Every entry below should be repeated exactly; the pictures should not.

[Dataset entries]
|---|
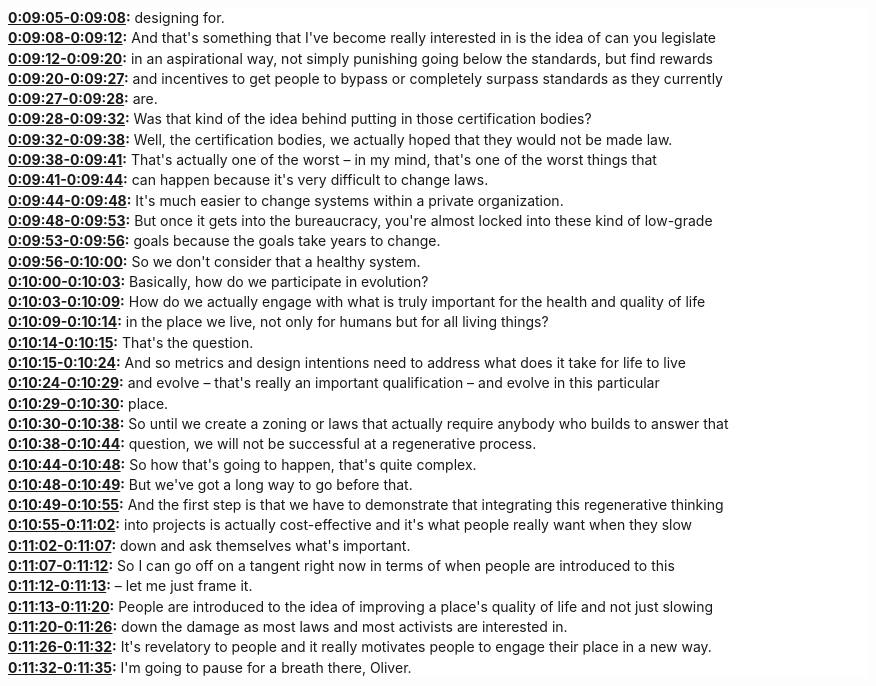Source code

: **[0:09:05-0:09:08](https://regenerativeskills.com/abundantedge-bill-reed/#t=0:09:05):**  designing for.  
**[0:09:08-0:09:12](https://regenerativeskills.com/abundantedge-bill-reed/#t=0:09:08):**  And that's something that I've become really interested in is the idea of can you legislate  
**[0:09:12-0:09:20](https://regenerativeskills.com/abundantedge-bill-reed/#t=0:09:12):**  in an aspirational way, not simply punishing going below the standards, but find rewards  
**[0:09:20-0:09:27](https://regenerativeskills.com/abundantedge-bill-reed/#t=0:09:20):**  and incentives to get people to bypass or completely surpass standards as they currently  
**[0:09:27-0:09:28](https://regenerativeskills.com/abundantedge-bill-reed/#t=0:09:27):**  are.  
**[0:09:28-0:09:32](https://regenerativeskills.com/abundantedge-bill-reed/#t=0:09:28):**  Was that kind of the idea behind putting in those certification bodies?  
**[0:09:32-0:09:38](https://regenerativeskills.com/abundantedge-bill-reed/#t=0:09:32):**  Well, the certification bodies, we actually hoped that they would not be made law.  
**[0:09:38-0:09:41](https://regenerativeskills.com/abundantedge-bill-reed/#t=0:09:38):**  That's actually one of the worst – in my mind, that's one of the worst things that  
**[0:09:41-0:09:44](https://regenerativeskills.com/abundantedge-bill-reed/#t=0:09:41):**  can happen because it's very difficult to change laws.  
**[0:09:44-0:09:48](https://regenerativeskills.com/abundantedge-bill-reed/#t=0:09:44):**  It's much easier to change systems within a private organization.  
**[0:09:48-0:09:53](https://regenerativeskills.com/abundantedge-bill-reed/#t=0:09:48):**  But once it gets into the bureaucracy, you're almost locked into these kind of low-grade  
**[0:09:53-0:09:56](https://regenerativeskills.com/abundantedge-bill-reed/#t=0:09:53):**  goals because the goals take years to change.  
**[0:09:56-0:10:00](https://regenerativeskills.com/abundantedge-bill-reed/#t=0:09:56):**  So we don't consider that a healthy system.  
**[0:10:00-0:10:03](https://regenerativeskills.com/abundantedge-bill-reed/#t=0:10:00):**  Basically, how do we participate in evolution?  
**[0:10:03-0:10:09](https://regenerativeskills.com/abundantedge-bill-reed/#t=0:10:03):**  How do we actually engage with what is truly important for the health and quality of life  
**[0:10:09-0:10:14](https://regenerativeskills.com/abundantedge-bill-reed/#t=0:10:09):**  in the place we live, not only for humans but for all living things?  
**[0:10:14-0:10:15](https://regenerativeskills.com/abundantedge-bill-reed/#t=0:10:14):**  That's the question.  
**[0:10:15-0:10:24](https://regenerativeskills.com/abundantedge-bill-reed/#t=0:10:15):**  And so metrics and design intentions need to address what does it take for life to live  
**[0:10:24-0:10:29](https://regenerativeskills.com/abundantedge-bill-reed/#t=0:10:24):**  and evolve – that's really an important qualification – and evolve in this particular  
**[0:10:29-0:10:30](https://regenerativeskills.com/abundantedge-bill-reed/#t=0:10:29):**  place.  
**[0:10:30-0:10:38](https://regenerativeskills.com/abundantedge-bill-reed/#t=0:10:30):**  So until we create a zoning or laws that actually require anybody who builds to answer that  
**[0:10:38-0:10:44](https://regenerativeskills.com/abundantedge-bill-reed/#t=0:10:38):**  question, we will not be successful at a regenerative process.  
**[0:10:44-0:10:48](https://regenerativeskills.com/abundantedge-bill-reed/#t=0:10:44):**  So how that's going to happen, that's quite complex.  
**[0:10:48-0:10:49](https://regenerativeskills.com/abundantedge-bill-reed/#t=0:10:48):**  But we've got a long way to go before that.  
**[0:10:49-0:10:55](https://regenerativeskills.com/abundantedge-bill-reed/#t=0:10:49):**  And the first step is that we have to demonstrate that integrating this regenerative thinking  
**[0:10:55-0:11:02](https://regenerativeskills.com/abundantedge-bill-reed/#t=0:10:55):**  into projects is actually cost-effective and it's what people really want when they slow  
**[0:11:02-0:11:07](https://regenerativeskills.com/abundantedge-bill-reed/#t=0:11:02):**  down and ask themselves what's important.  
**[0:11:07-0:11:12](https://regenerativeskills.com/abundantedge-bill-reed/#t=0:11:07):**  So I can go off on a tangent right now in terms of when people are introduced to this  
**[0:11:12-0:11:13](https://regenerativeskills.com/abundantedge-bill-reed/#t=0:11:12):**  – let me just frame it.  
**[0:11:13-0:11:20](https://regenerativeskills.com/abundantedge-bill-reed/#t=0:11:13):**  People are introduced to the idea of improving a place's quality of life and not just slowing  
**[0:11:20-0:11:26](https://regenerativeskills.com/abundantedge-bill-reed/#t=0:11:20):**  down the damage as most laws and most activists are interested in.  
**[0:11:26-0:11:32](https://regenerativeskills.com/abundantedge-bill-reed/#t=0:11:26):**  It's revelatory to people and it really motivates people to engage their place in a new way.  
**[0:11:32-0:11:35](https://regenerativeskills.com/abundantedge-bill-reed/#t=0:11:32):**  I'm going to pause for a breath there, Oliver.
|---|
• **Solution to the exercise**:
Source code

: **[0:09:05-0:09:08](https://regenerativeskills.com/abundantedge-bill-reed/#t=0:09:05):**  designing for.  
**[0:09:08-0:09:12](https://regenerativeskills.com/abundantedge-bill-reed/#t=0:09:08):**  And that's something that I've become really interested in is the idea of can you legislate  
**[0:09:12-0:09:20](https://regenerativeskills.com/abundantedge-bill-reed/#t=0:09:12):**  in an aspirational way, not simply punishing going below the standards, but find rewards  
**[0:09:20-0:09:27](https://regenerativeskills.com/abundantedge-bill-reed/#t=0:09:20):**  and incentives to get people to bypass or completely surpass standards as they currently  
**[0:09:27-0:09:28](https://regenerativeskills.com/abundantedge-bill-reed/#t=0:09:27):**  are.  
**[0:09:28-0:09:32](https://regenerativeskills.com/abundantedge-bill-reed/#t=0:09:28):**  Was that kind of the idea behind putting in those certification bodies?  
**[0:09:32-0:09:38](https://regenerativeskills.com/abundantedge-bill-reed/#t=0:09:32):**  Well, the certification bodies, we actually hoped that they would not be made law.  
**[0:09:38-0:09:41](https://regenerativeskills.com/abundantedge-bill-reed/#t=0:09:38):**  That's actually one of the worst – in my mind, that's one of the worst things that  
**[0:09:41-0:09:44](https://regenerativeskills.com/abundantedge-bill-reed/#t=0:09:41):**  can happen because it's very difficult to change laws.  
**[0:09:44-0:09:48](https://regenerativeskills.com/abundantedge-bill-reed/#t=0:09:44):**  It's much easier to change systems within a private organization.  
**[0:09:48-0:09:53](https://regenerativeskills.com/abundantedge-bill-reed/#t=0:09:48):**  But once it gets into the bureaucracy, you're almost locked into these kind of low-grade  
**[0:09:53-0:09:56](https://regenerativeskills.com/abundantedge-bill-reed/#t=0:09:53):**  goals because the goals take years to change.  
**[0:09:56-0:10:00](https://regenerativeskills.com/abundantedge-bill-reed/#t=0:09:56):**  So we don't consider that a healthy system.  
**[0:10:00-0:10:03](https://regenerativeskills.com/abundantedge-bill-reed/#t=0:10:00):**  Basically, how do we participate in evolution?  
**[0:10:03-0:10:09](https://regenerativeskills.com/abundantedge-bill-reed/#t=0:10:03):**  How do we actually engage with what is truly important for the health and quality of life  
**[0:10:09-0:10:14](https://regenerativeskills.com/abundantedge-bill-reed/#t=0:10:09):**  in the place we live, not only for humans but for all living things?  
**[0:10:14-0:10:15](https://regenerativeskills.com/abundantedge-bill-reed/#t=0:10:14):**  That's the question.  
**[0:10:15-0:10:24](https://regenerativeskills.com/abundantedge-bill-reed/#t=0:10:15):**  And so metrics and design intentions need to address what does it take for life to live  
**[0:10:24-0:10:29](https://regenerativeskills.com/abundantedge-bill-reed/#t=0:10:24):**  and evolve – that's really an important qualification – and evolve in this particular  
**[0:10:29-0:10:30](https://regenerativeskills.com/abundantedge-bill-reed/#t=0:10:29):**  place.  
**[0:10:30-0:10:38](https://regenerativeskills.com/abundantedge-bill-reed/#t=0:10:30):**  So until we create a zoning or laws that actually require anybody who builds to answer that  
**[0:10:38-0:10:44](https://regenerativeskills.com/abundantedge-bill-reed/#t=0:10:38):**  question, we will not be successful at a regenerative process.  
**[0:10:44-0:10:48](https://regenerativeskills.com/abundantedge-bill-reed/#t=0:10:44):**  So how that's going to happen, that's quite complex.  
**[0:10:48-0:10:49](https://regenerativeskills.com/abundantedge-bill-reed/#t=0:10:48):**  But we've got a long way to go before that.  
**[0:10:49-0:10:55](https://regenerativeskills.com/abundantedge-bill-reed/#t=0:10:49):**  And the first step is that we have to demonstrate that integrating this regenerative thinking  
**[0:10:55-0:11:02](https://regenerativeskills.com/abundantedge-bill-reed/#t=0:10:55):**  into projects is actually cost-effective and it's what people really want when they slow  
**[0:11:02-0:11:07](https://regenerativeskills.com/abundantedge-bill-reed/#t=0:11:02):**  down and ask themselves what's important.  
**[0:11:07-0:11:12](https://regenerativeskills.com/abundantedge-bill-reed/#t=0:11:07):**  So I can go off on a tangent right now in terms of when people are introduced to this  
**[0:11:12-0:11:13](https://regenerativeskills.com/abundantedge-bill-reed/#t=0:11:12):**  – let me just frame it.  
**[0:11:13-0:11:20](https://regenerativeskills.com/abundantedge-bill-reed/#t=0:11:13):**  People are introduced to the idea of improving a place's quality of life and not just slowing  
**[0:11:20-0:11:26](https://regenerativeskills.com/abundantedge-bill-reed/#t=0:11:20):**  down the damage as most laws and most activists are interested in.  
**[0:11:26-0:11:32](https://regenerativeskills.com/abundantedge-bill-reed/#t=0:11:26):**  It's revelatory to people and it really motivates people to engage their place in a new way.  
**[0:11:32-0:11:35](https://regenerativeskills.com/abundantedge-bill-reed/#t=0:11:32):**  I'm going to pause for a breath there, Oliver.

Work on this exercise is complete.